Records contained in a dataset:
○ ○ ○ ○
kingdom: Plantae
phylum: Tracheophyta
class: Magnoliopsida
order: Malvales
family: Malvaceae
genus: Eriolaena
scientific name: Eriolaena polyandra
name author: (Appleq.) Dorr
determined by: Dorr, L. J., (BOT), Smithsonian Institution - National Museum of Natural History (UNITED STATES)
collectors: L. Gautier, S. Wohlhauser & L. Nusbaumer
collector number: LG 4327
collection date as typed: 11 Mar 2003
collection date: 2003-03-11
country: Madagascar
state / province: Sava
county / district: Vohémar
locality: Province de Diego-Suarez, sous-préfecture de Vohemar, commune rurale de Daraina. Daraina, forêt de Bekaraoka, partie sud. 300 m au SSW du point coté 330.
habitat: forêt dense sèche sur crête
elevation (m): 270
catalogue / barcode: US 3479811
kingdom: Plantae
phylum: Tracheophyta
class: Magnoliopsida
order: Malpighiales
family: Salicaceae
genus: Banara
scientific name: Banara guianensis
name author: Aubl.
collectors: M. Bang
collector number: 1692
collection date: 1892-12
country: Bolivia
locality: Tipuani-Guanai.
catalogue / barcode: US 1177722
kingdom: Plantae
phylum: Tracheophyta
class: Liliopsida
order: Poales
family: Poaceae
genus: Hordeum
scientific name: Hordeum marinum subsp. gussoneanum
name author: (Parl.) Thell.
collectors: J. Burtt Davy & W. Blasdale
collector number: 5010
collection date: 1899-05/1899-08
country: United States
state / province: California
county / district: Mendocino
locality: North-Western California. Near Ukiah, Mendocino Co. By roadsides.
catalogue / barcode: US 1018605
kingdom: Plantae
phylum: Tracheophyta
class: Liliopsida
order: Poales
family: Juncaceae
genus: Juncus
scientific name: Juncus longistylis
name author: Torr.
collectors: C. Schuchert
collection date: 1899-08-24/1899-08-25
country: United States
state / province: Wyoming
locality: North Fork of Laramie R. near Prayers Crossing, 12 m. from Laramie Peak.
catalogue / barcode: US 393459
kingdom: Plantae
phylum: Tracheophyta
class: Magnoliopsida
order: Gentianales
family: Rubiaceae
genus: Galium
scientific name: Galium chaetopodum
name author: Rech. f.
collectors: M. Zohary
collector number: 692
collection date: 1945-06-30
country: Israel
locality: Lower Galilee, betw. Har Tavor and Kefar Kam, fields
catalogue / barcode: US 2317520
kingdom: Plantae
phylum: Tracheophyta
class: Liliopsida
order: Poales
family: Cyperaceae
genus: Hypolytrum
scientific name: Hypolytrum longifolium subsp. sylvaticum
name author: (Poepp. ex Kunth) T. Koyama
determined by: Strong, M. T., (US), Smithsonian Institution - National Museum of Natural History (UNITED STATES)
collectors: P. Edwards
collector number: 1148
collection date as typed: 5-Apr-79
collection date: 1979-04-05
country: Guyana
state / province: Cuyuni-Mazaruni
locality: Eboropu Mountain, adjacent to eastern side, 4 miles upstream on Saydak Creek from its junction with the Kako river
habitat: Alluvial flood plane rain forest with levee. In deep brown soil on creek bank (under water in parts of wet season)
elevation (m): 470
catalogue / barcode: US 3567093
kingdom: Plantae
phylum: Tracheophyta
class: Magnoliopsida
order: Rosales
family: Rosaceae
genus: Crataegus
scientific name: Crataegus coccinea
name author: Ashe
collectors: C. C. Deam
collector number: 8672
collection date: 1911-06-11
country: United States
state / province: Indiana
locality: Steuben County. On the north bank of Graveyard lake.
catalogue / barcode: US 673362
○ ○ ○ ○
**Work instructions**
Render the entries from the line that contains "locality: Lower Galilee, betw." through the line that contains "locality: Eboropu Mountain, adjacent" as a Markdown table with the columns Row and Line, numbering each line and omitting blank lines.

**The completed task**
| Row | Line |
|---|---|
| 1 | locality: Lower Galilee, betw. Har Tavor and Kefar Kam, fields |
| 2 | catalogue / barcode: US 2317520 |
| 3 | kingdom: Plantae |
| 4 | phylum: Tracheophyta |
| 5 | class: Liliopsida |
| 6 | order: Poales |
| 7 | family: Cyperaceae |
| 8 | genus: Hypolytrum |
| 9 | scientific name: Hypolytrum longifolium subsp. sylvaticum |
| 10 | name author: (Poepp. ex Kunth) T. Koyama |
| 11 | determined by: Strong, M. T., (US), Smithsonian Institution - National Museum of Natural History (UNITED STATES) |
| 12 | collectors: P. Edwards |
| 13 | collector number: 1148 |
| 14 | collection date as typed: 5-Apr-79 |
| 15 | collection date: 1979-04-05 |
| 16 | country: Guyana |
| 17 | state / province: Cuyuni-Mazaruni |
| 18 | locality: Eboropu Mountain, adjacent to eastern side, 4 miles upstream on Saydak Creek from its junction with the Kako river |